Representative Adam Smith issued the following statement regarding the district council elections taking place in Puntland;

I look forward to seeing the historic direct elections take place in Puntland this week. I applaud the people of Puntland for their dedication to advancing their democratic commitments. The elections represent positive progress for reaching democratic aspirations in Puntland, other parts of Somalia, and the entire region and I encourage all stakeholders to ensure a peaceful election process. I am proud to represent a vibrant Somali community in the Ninth District and I commend their commitment to making these direct elections possible.

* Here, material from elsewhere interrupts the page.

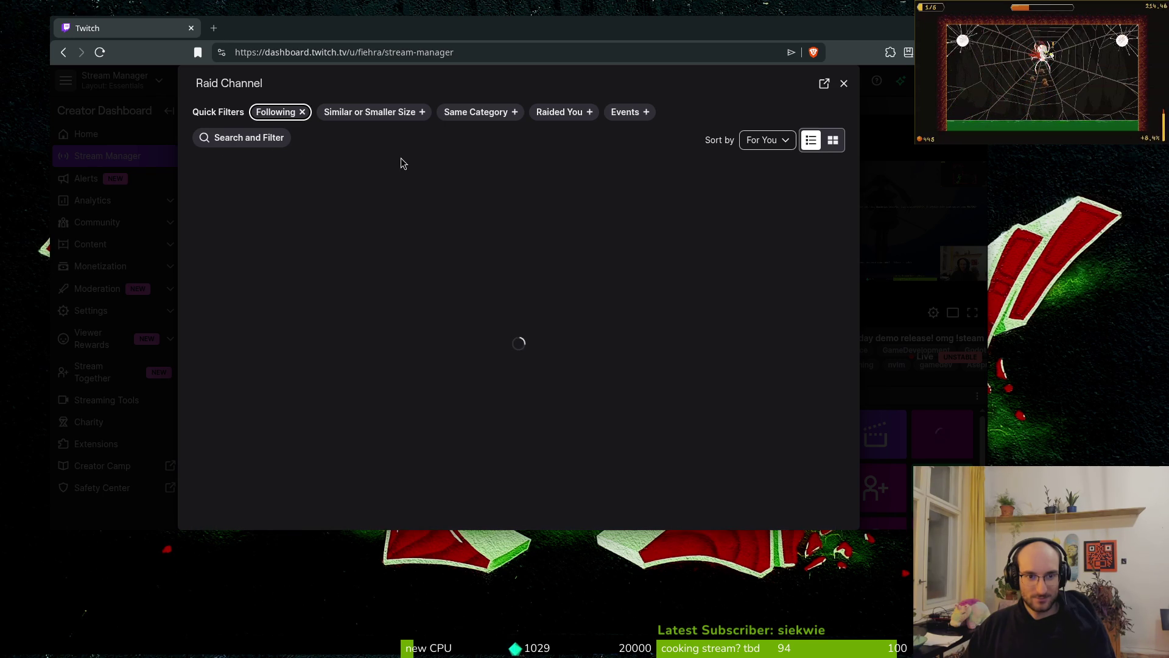
Step: Preview the pixel-art Wizard Library stream as the raid target
{"action": "scroll", "coordinate": [633, 371], "scroll_direction": "down", "scroll_amount": 1}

— Adam Smith, https://adamsmith.house.gov/news/press-releases/rep-smith-statement-elections-puntland

Puntland traditional leaders including Boqor Burhan Boqor Muse and Ugas Hassan Ugas Yasin have welcomed the exercise, calling it a type of election that people have anticipated for so long time. The election also revokes things like clan quotas, an effort that elders spearheaded since the state's establishment, added by elders.